**Task objective**
Copy the listing below letter for letter, passing over each picture.

**Entries shown**
════════

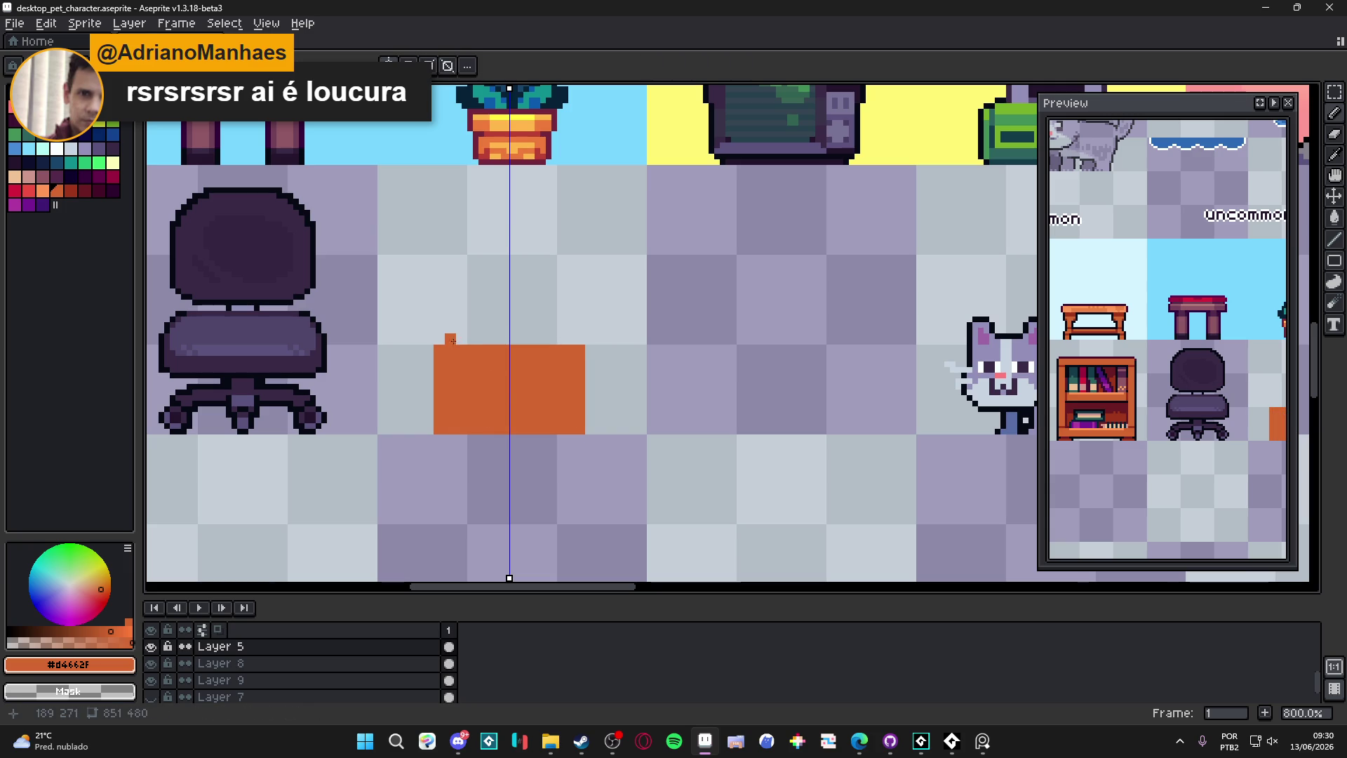
Step: Add a rounded lid on top, fill it, and recolour the whole chest pink
{"action": "scroll", "coordinate": [446, 338], "scroll_direction": "up", "scroll_amount": 2}
{"action": "mouse_move", "coordinate": [442, 344]}
{"action": "left_mouse_down"}
{"action": "mouse_move", "coordinate": [438, 280]}
{"action": "mouse_move", "coordinate": [478, 259]}
{"action": "mouse_move", "coordinate": [541, 259]}
{"action": "left_mouse_up"}
{"action": "left_click", "coordinate": [465, 272], "text": "shift"}
{"action": "key", "text": "g"}
{"action": "left_click", "coordinate": [610, 330]}
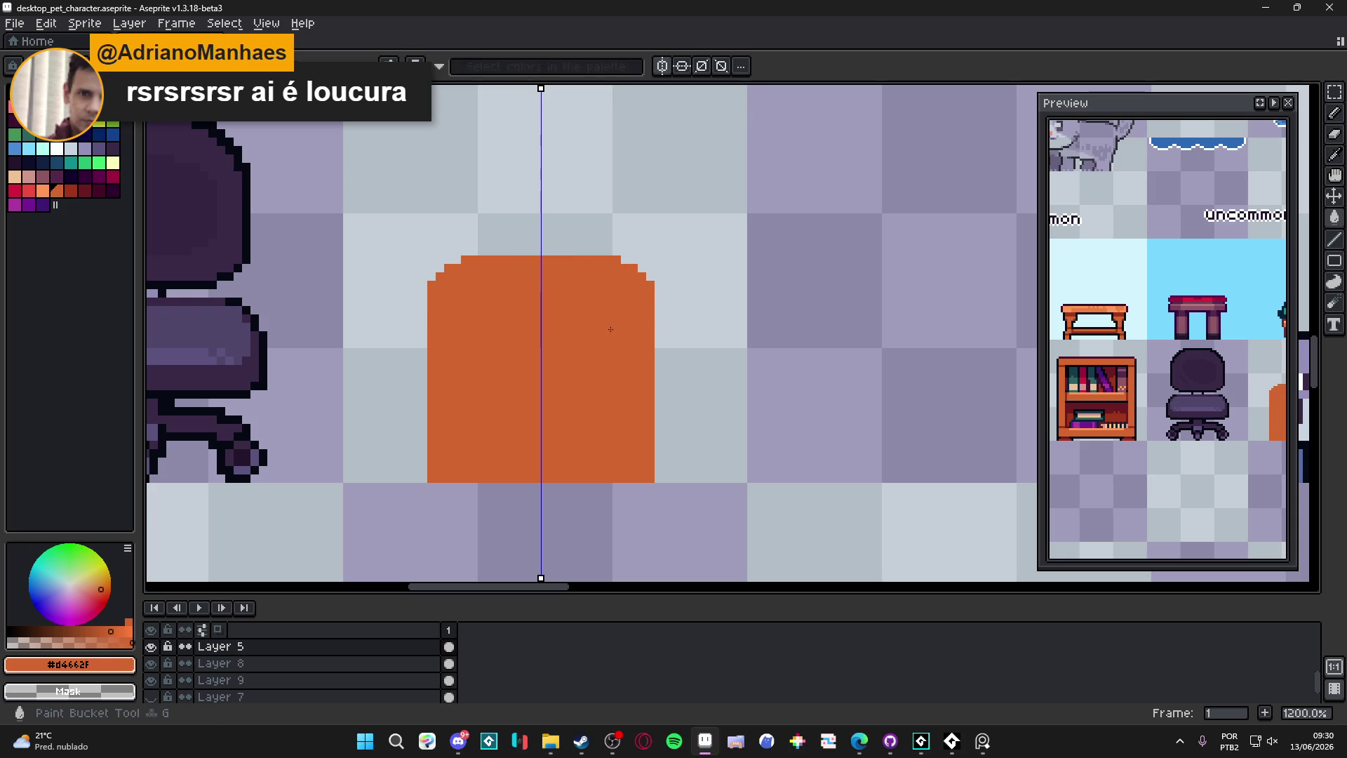
{"action": "left_click", "coordinate": [28, 176]}
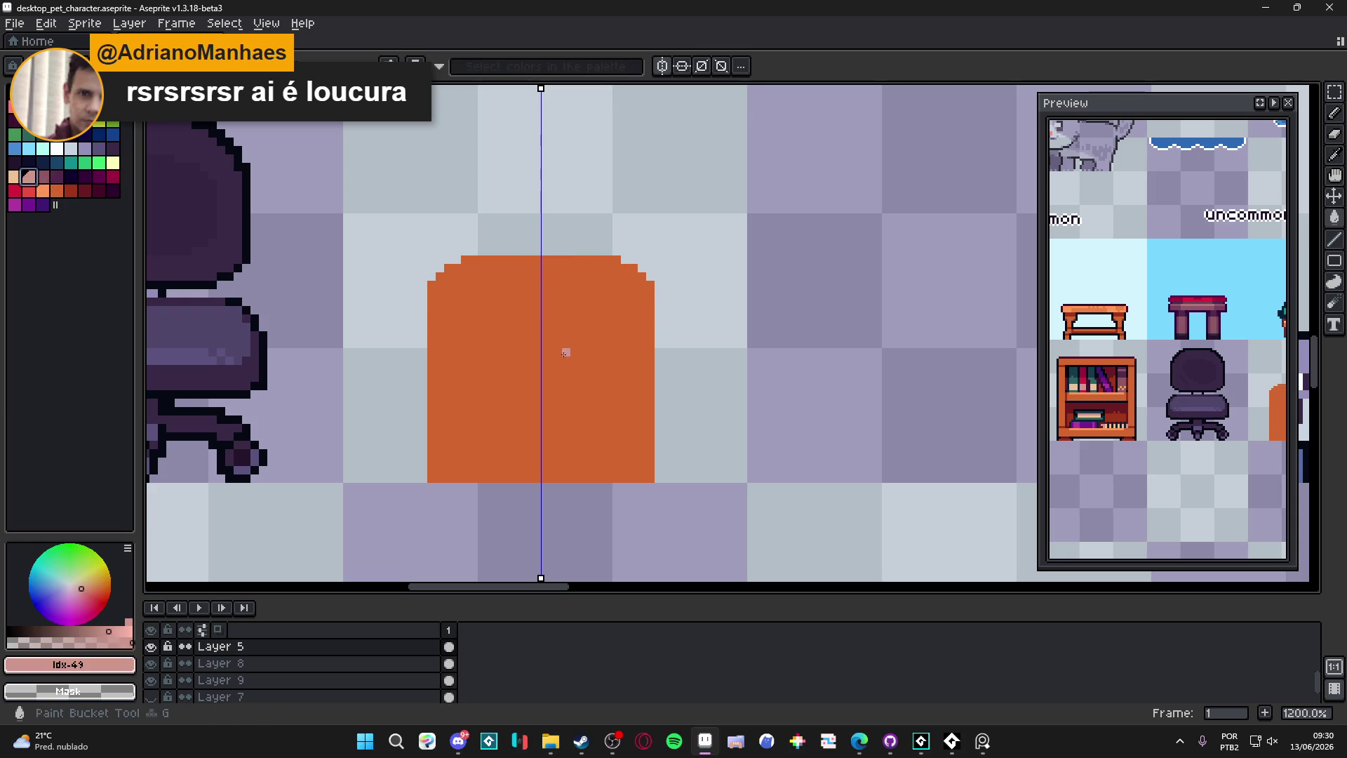
{"action": "left_click", "coordinate": [566, 352]}
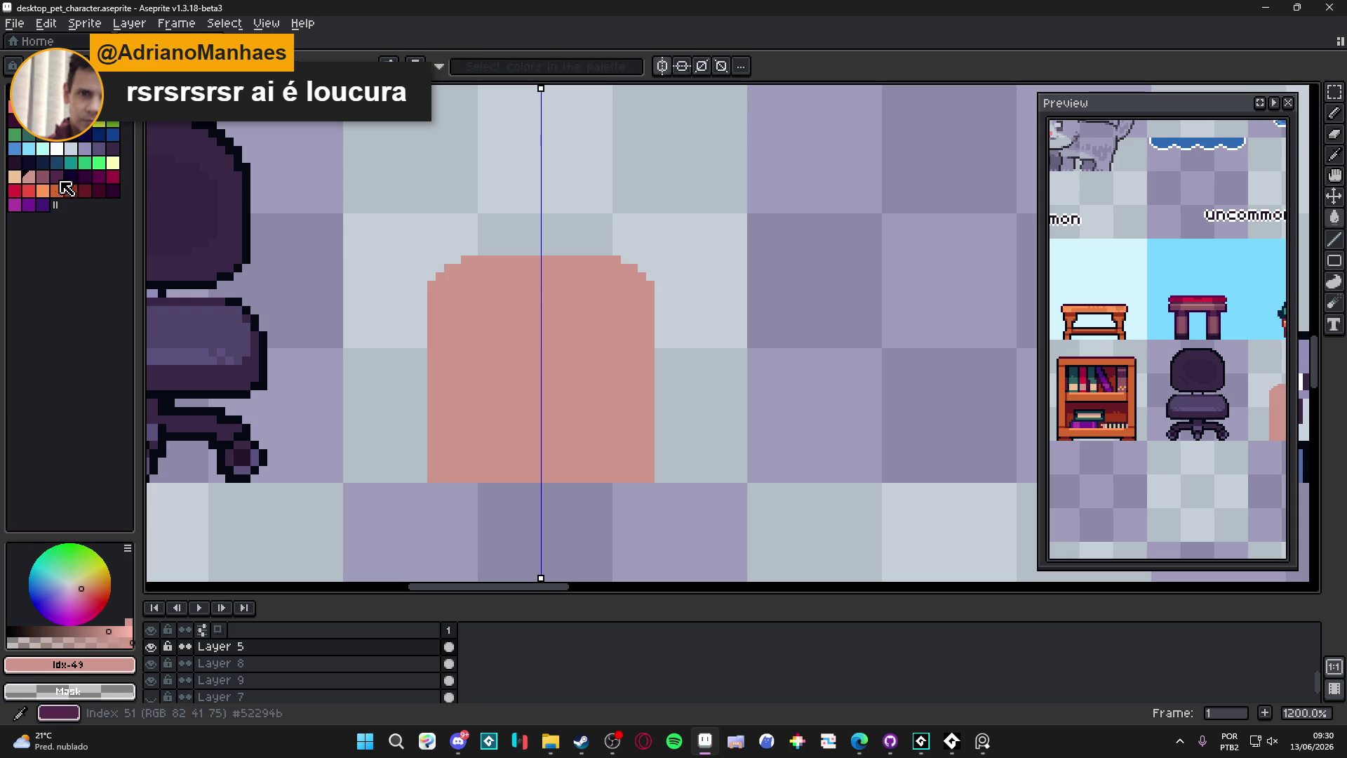
{"action": "key", "text": "x"}
{"action": "scroll", "coordinate": [570, 471], "scroll_direction": "down", "scroll_amount": 4}
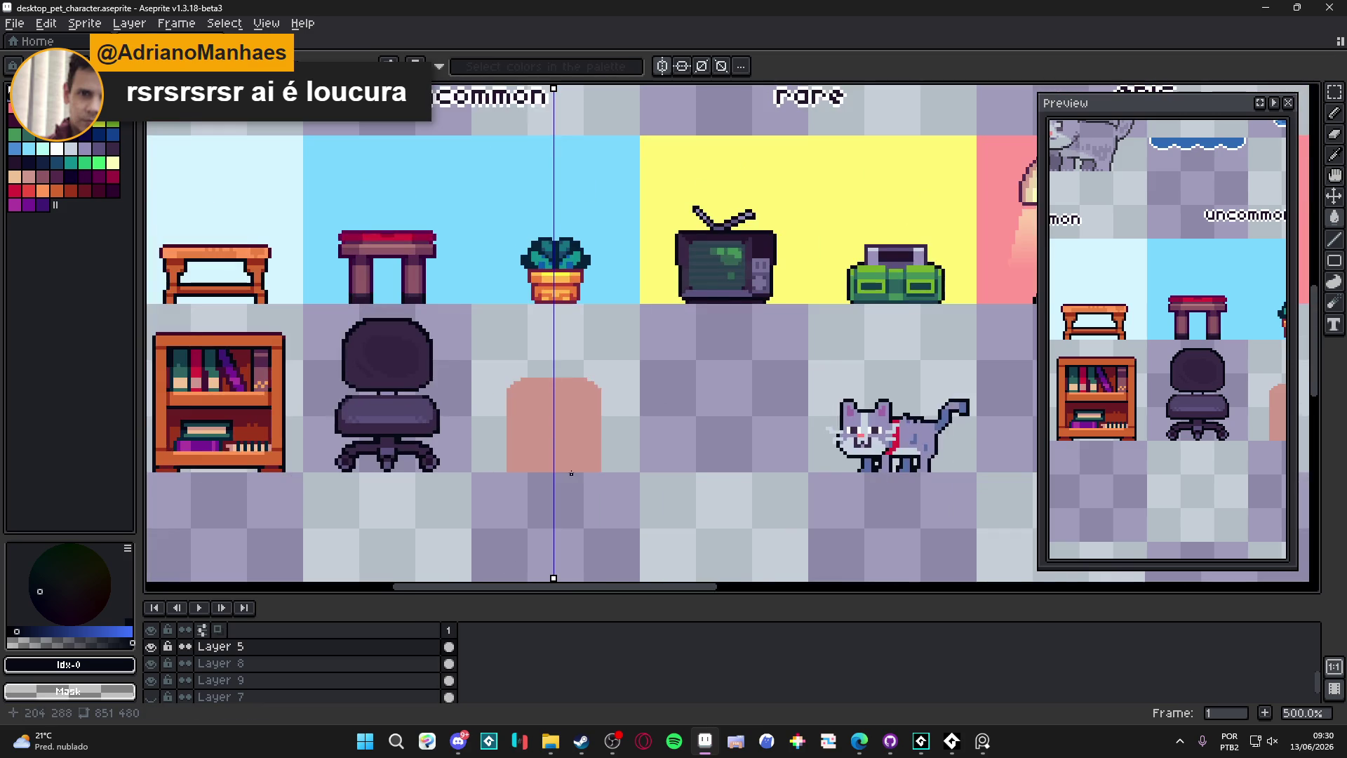
Step: Drag a rectangle around the pink chest, undo it, then bring Steam forward
{"action": "scroll", "coordinate": [572, 473], "scroll_direction": "up", "scroll_amount": 2}
{"action": "key", "text": "u"}
{"action": "mouse_move", "coordinate": [436, 341]}
{"action": "left_mouse_down"}
{"action": "mouse_move", "coordinate": [650, 448]}
{"action": "mouse_move", "coordinate": [663, 478]}
{"action": "left_mouse_up"}
{"action": "key", "text": "ctrl+z"}
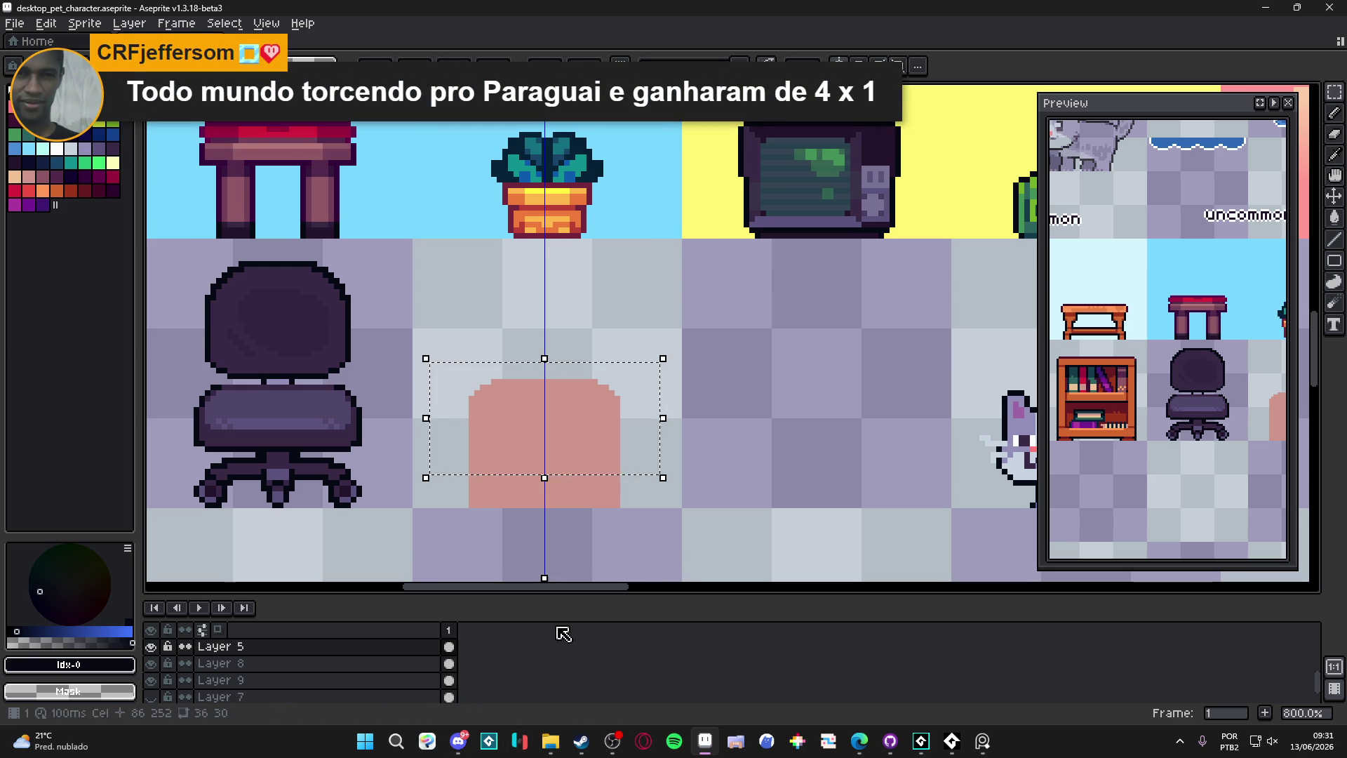
{"action": "left_click", "coordinate": [581, 743]}
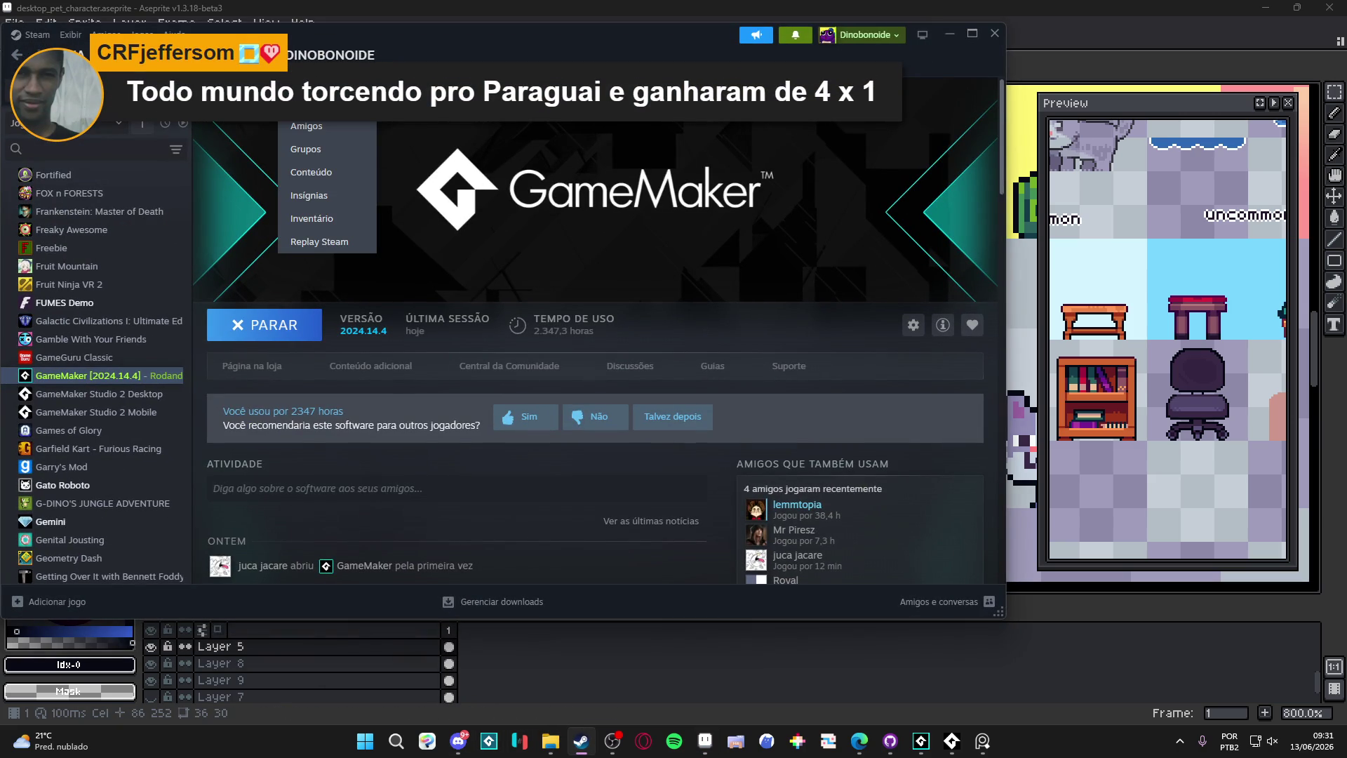
Step: Search the Steam store for 'my desktop' and open the My Desktop Friend page
{"action": "left_click", "coordinate": [181, 123]}
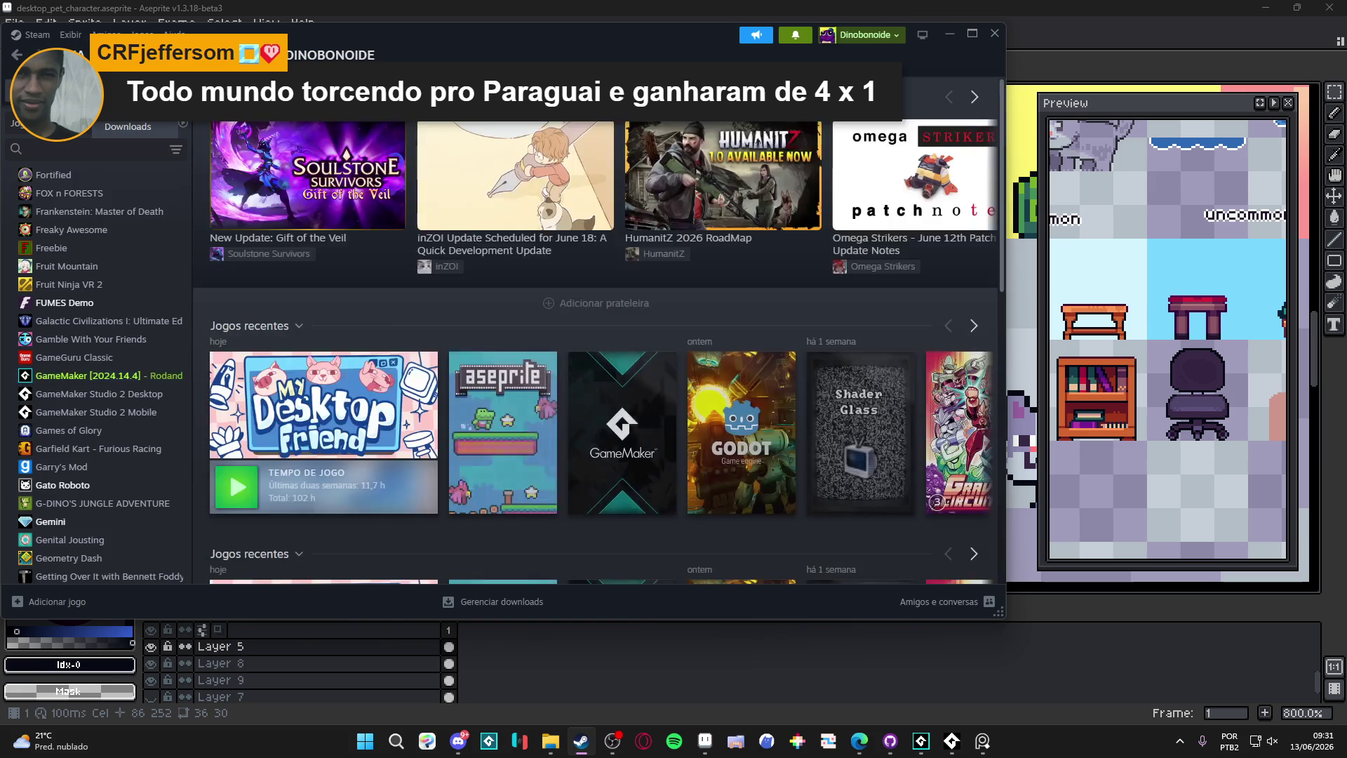
{"action": "left_click", "coordinate": [71, 54]}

════════

**Written reply**
Step: Add a rounded lid on top, fill it, and recolour the whole chest pink
{"action": "scroll", "coordinate": [446, 338], "scroll_direction": "up", "scroll_amount": 2}
{"action": "mouse_move", "coordinate": [442, 344]}
{"action": "left_mouse_down"}
{"action": "mouse_move", "coordinate": [438, 280]}
{"action": "mouse_move", "coordinate": [478, 259]}
{"action": "mouse_move", "coordinate": [541, 259]}
{"action": "left_mouse_up"}
{"action": "left_click", "coordinate": [465, 272], "text": "shift"}
{"action": "key", "text": "g"}
{"action": "left_click", "coordinate": [610, 330]}
{"action": "left_click", "coordinate": [28, 176]}
{"action": "left_click", "coordinate": [566, 352]}
{"action": "key", "text": "x"}
{"action": "scroll", "coordinate": [570, 471], "scroll_direction": "down", "scroll_amount": 4}
Step: Drag a rectangle around the pink chest, undo it, then bring Steam forward
{"action": "scroll", "coordinate": [572, 473], "scroll_direction": "up", "scroll_amount": 2}
{"action": "key", "text": "u"}
{"action": "mouse_move", "coordinate": [436, 341]}
{"action": "left_mouse_down"}
{"action": "mouse_move", "coordinate": [650, 448]}
{"action": "mouse_move", "coordinate": [663, 478]}
{"action": "left_mouse_up"}
{"action": "key", "text": "ctrl+z"}
{"action": "left_click", "coordinate": [581, 743]}
Step: Search the Steam store for 'my desktop' and open the My Desktop Friend page
{"action": "left_click", "coordinate": [181, 123]}
{"action": "left_click", "coordinate": [71, 54]}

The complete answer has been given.